Prime Minister Gordon Brown has received yet another devastating blow with Labour suffering one of the biggest by-election upsets in political history.

The loss of the 13,500 majority Glasgow East to the Scottish National Party will spark panic among the party's MPs and cast fresh doubt over the Prime Minister's future.

The seat was one of Labour's safest but a massive swing of more than 22 per cent saw the nationalists secure it by a margin of 365.

If the performance was repeated at a General Election, Mr Brown and a slew of Cabinet ministers would be kicked out of the Commons.

'This SNP victory is not just a political earthquake, it is off the Richter scale.'
John Mason, SNP

The victorious SNP candidate, John Mason, and his party leader Alex Salmond said they had achieved a "political earthquake" and the tremors would be felt "all the way to Downing Street".

In his victory speech, Mr Mason said: "Three weeks ago the SNP predicted a political earthquake."

He continued: "This SNP victory is not just a political earthquake, it is off the Richter scale.

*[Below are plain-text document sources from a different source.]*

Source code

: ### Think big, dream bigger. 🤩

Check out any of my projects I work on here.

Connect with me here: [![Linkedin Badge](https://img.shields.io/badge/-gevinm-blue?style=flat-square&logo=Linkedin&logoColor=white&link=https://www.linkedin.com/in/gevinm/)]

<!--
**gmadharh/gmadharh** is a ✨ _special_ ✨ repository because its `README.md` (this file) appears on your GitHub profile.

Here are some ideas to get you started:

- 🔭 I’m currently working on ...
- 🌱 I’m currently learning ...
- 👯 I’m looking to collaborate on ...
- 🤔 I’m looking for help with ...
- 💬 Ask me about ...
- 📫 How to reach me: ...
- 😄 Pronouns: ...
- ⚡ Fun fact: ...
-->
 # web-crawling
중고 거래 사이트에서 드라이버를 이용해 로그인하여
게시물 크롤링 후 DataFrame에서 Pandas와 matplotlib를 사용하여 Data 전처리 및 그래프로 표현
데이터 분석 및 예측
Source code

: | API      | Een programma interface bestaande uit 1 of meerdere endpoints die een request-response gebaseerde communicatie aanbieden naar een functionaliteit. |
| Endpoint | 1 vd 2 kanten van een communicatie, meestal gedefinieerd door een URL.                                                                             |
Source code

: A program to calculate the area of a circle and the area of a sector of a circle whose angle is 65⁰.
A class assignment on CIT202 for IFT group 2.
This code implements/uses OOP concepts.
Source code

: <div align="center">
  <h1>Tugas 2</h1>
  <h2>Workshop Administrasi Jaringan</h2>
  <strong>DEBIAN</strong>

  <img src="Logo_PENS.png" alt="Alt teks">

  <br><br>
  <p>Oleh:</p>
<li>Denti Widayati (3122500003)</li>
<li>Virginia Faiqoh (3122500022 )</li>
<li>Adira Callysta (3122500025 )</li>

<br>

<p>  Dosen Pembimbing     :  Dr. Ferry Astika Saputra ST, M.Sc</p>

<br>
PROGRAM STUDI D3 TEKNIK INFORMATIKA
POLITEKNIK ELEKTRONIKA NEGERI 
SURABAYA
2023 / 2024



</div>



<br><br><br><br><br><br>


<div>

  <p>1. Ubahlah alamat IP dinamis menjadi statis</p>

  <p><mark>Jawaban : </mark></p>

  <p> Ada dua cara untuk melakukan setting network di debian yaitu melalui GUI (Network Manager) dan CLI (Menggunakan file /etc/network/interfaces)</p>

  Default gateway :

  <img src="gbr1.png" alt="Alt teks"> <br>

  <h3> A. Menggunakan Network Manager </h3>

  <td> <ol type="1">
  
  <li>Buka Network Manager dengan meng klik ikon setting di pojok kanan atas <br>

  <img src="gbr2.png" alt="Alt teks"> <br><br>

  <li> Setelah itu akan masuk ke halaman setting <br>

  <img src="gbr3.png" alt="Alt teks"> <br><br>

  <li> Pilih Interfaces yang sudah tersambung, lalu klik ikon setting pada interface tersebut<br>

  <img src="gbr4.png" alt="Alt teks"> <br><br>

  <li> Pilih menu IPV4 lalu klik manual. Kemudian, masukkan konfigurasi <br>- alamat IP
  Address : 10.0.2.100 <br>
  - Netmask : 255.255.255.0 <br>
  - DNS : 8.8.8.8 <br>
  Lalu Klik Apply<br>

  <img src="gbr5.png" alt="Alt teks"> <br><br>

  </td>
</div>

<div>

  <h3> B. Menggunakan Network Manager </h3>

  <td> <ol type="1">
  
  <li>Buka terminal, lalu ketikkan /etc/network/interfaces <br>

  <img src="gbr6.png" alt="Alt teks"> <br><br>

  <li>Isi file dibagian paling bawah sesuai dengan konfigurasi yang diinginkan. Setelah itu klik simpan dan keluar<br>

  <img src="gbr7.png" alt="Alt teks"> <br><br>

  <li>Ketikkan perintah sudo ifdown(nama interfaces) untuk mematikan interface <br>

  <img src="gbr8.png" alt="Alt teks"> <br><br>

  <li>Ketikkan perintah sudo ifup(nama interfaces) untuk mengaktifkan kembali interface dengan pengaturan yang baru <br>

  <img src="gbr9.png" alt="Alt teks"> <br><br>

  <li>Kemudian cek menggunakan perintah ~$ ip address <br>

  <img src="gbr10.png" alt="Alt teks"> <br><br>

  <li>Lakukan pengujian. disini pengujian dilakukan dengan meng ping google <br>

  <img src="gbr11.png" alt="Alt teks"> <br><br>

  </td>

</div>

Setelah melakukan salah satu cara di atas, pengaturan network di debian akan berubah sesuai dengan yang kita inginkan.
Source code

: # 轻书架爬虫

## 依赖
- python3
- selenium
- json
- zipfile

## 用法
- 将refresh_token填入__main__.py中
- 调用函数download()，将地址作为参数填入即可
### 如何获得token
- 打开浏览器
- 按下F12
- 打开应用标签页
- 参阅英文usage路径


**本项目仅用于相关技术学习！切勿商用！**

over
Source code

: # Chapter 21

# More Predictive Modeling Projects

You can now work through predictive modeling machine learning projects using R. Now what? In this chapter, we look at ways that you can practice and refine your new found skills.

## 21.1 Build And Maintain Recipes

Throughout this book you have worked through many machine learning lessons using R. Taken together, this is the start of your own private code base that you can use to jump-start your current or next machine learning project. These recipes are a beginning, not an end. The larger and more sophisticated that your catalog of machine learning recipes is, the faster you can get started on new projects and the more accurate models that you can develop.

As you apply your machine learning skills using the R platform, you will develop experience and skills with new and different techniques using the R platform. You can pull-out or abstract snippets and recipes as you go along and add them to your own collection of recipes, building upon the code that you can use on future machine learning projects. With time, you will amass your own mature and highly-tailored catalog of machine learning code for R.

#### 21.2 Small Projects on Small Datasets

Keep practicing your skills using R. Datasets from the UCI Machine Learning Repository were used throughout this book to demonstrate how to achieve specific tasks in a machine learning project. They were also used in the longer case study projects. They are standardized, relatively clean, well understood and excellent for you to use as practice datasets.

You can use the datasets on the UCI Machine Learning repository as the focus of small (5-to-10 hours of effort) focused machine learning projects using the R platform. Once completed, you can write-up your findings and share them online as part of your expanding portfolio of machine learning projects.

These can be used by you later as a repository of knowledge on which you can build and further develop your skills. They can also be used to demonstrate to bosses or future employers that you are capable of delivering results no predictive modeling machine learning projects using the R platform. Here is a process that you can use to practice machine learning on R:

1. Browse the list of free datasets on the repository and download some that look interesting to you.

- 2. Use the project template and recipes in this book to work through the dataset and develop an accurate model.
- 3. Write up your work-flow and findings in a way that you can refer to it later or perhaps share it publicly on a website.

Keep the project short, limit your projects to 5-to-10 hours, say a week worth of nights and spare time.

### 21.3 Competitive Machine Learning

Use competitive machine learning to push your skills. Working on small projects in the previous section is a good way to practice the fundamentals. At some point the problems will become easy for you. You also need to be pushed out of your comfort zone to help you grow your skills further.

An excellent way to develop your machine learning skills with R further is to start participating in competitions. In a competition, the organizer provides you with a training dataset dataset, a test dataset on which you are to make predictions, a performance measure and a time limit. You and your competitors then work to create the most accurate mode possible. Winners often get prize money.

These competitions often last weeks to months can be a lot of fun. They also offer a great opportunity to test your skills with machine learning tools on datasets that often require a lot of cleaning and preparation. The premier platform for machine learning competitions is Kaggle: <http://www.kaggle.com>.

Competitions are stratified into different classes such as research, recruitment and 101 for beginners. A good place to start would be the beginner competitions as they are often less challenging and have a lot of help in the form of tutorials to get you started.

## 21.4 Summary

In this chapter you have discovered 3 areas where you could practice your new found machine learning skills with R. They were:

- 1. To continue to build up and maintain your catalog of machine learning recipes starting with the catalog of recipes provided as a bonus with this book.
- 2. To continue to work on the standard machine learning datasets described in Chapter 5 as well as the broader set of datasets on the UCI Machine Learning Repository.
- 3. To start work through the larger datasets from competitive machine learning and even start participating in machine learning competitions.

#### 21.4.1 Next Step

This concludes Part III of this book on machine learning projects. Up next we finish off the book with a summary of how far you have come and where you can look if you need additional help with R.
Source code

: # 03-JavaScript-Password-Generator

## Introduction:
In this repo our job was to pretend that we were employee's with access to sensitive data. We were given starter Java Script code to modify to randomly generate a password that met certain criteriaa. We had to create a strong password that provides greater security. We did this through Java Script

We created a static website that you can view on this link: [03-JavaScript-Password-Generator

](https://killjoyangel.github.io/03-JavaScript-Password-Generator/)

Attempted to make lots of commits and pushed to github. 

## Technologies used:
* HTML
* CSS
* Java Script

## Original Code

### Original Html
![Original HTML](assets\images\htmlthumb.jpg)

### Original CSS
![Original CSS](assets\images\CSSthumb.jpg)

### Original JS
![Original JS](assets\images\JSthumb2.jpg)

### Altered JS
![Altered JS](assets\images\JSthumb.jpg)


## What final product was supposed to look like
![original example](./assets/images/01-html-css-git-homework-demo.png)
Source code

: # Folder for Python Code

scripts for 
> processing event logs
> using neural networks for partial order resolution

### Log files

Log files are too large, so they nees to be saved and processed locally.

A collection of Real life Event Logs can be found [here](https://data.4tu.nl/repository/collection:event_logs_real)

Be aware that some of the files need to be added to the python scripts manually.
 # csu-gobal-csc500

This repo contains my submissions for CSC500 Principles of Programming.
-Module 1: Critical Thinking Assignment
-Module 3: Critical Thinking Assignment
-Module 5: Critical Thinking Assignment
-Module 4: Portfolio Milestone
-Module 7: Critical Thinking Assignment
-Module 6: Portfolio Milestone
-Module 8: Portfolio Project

It is an epic win, and the tremors are being felt all the way to Downing Street.

"Labour MPs across Scotland will be quaking in their boots."

But International Development Secretary Douglas Alexander, one of the premier's closest allies, insisted Mr Brown should not bear sole responsibility for the disastrous defeat.

He said voters had been expressing "frustration" over the global economic slowdown, and issued a desperate plea for unity from mutinous MPs.

"If you want me to say it is a bad result, it is a bad result," he said.

"I don't think it is a night to say it is about one particular individual."

"I would ask them to reflect on the time when I joined the Labour Party which was 1982, not in the heady heights of New Labour's success, but at a time of repeated and bitter defeats for the Labour Party.

"We learnt a very serious lesson at that point, which is that divided parties lose."